═════ Excerpted passage ═════

Warren KinsellaStupidity. When every other explanation fails, there’s always stupidity.

Years ago, when I wrote for the Calgary Herald and the Ottawa Citizen and the like, media folks still had expense accounts. We would gather at a local canteen, dissect the latest bit of political skullduggery and charge our beneficent corporate overlords. 

So when Prime Minister Brian Mulroney declared he intended to “roll the dice” with the Constitution, we figured he couldn’t possibly mean that. Because actually rolling the dice with a nation’s supreme statute would be utterly reckless and irresponsible, and would have the potential to destroy that nation. So it couldn’t possibly be that. No way.

Therefore, we would assume some grand strategy was at work. Mulroney was being diabolically clever and putting the premiers on notice. Or he was being Machiavellian and attempting to stampede the opposition onto his side of the argument. Or … whatever. (The expense accounts would get strained at this point.)

And when, mid-campaign in 2015, Stephen Harper abruptly stopped talking about his main political strength (the economy), and started talking about an issue that absolutely no one else was talking about (the hijab), lots of media folks thought the then-Conservative leader knew something the rest of us didn’t. The economy is the main concern of millions of Canadians and wearing of a hijab in a lineup had come up just twice in the preceding months.

But Harper is a strategic genius, some thought, he knows what he’s doing.

Well, no. It was knuckle-dragging, dog-whistle politics of the worst kind. It was pathetic and desperate. It was, in fact, a complete repudiation of every previous effort Harper and right-hand man Jason Kenney had made to win support with new Canadians. It was like holding a grenade, pulling the pin and saying, just before blowing oneself to smithereens, “Canadians will greatly admire the bold and decisive move I’m about to make.”

Which brings us, in a circuitous fashion, to Donald (“Diaper”) Trump Jr.

(Back in his days at the University of Pennsylvania, the younger Donald was apparently renowned as the Big Drunk on Campus. A classmate, Scott Melker, recounted on Facebook: “Donald Jr. was a drunk on campus. Every memory I have of him is of him stumbling around the campus, falling over or passing out in public, with his arm in a sling from injuring himself while drinking. His nickname was ‘Diaper Don’ because of his tendency to falls asleep in other people’s beds and urinate. I always felt terrible for him.”)

Recently, Trump Jr. was being hounded by the ink-stained wretches at the New York Times. They were onto a story that Junior – aided and abetted by his brother-in-law and his father’s top campaign boss – met with Russian operatives in June 2016 to receive damaging information about Hillary Clinton.

═════ Dataset excerpts ═════

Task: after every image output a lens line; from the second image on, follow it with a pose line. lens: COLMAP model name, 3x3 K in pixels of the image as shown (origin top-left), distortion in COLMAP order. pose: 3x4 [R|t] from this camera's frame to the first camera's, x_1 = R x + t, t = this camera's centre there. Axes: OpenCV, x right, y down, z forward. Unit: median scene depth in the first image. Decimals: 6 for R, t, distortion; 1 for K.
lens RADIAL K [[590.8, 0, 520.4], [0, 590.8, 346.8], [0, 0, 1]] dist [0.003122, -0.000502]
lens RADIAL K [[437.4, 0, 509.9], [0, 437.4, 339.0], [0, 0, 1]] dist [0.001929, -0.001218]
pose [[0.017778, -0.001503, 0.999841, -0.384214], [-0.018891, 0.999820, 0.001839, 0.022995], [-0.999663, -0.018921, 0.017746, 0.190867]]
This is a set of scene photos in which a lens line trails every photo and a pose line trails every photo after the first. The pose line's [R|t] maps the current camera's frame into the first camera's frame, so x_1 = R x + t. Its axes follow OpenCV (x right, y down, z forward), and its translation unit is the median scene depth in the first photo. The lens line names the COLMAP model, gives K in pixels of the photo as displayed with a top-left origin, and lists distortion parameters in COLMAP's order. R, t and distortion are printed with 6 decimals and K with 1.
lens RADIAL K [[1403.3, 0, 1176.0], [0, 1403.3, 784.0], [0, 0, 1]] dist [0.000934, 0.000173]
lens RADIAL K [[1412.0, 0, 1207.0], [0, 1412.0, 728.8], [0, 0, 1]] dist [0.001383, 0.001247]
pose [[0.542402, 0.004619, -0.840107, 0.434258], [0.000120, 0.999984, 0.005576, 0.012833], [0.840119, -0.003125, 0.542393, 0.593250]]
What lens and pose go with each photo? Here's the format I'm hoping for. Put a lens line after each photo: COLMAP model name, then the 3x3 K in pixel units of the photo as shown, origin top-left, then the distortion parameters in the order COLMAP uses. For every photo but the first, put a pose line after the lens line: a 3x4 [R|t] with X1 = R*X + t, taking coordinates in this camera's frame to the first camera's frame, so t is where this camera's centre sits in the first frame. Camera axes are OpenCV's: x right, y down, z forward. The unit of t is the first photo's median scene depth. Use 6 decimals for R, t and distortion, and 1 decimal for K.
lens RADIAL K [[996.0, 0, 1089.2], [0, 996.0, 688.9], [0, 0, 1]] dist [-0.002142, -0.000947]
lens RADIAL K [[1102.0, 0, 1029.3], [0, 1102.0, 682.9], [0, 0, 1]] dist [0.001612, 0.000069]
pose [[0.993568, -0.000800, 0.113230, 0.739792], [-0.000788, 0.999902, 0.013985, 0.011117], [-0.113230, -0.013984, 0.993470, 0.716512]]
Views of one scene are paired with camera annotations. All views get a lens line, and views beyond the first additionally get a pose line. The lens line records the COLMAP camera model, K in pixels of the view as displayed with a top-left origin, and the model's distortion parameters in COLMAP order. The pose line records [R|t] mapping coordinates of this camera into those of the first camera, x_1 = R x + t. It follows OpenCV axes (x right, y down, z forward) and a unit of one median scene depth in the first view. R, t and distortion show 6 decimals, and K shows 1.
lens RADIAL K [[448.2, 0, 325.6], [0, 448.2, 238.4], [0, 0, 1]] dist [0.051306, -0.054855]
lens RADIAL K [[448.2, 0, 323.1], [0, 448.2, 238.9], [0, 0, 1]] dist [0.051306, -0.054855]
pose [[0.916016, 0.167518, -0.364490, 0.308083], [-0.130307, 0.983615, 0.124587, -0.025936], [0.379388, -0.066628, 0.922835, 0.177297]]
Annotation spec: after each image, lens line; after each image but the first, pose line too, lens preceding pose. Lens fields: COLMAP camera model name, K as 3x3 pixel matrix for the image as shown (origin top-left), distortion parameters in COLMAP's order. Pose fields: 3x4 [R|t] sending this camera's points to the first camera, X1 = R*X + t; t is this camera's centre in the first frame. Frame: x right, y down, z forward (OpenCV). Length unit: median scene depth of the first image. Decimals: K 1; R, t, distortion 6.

═════

# What you will do
1) List every newspaper named in the column on political stupidity.
2) According to the column on political stupidity, which university did Donald Trump Jr. attend?
3) Carry on the column on political stupidity from the point where it stops.
The lines above are separate material and have nothing to do with the column on political stupidity.

# Responses to the exercise
1)
Calgary Herald
Ottawa Citizen
New York Times

2) The University of Pennsylvania.

3)
The Times didn’t have the documentary proof, however. They just had dribs and drabs from three anonymous sources. Trump Jr. and the geniuses at the White House offered up a variety of explanations for the meeting, none of which made sense and none of which were actually true. But it was still Trump Jr., on the record, versus three anonymous sources, largely off the record. It was a plausibly deniable position, because there was no paper proof.

So what did Junior do?

He gave the media proof.

Ho ho ho, the Trumpkins crowed. Donny showed the Deep State! He stole the scoop away from the Times! He went first and owned the news cycle! He defined the story before it could be defined! He’s a genius!

No.

Trump Jr. gave the media the entire email exchange between himself and some crypto-Soviet sleaze, who told him: “This sensitive information is part of Russia and its government’s support for Mr. Trump.”

Upon receiving this “sensitive information” from the Kremlin, did Trump Jr. go to the feds to report a possible crime? Did he notify the media and summarily condemn it? Did he take steps to protect his father, then trailing Clinton in the polls?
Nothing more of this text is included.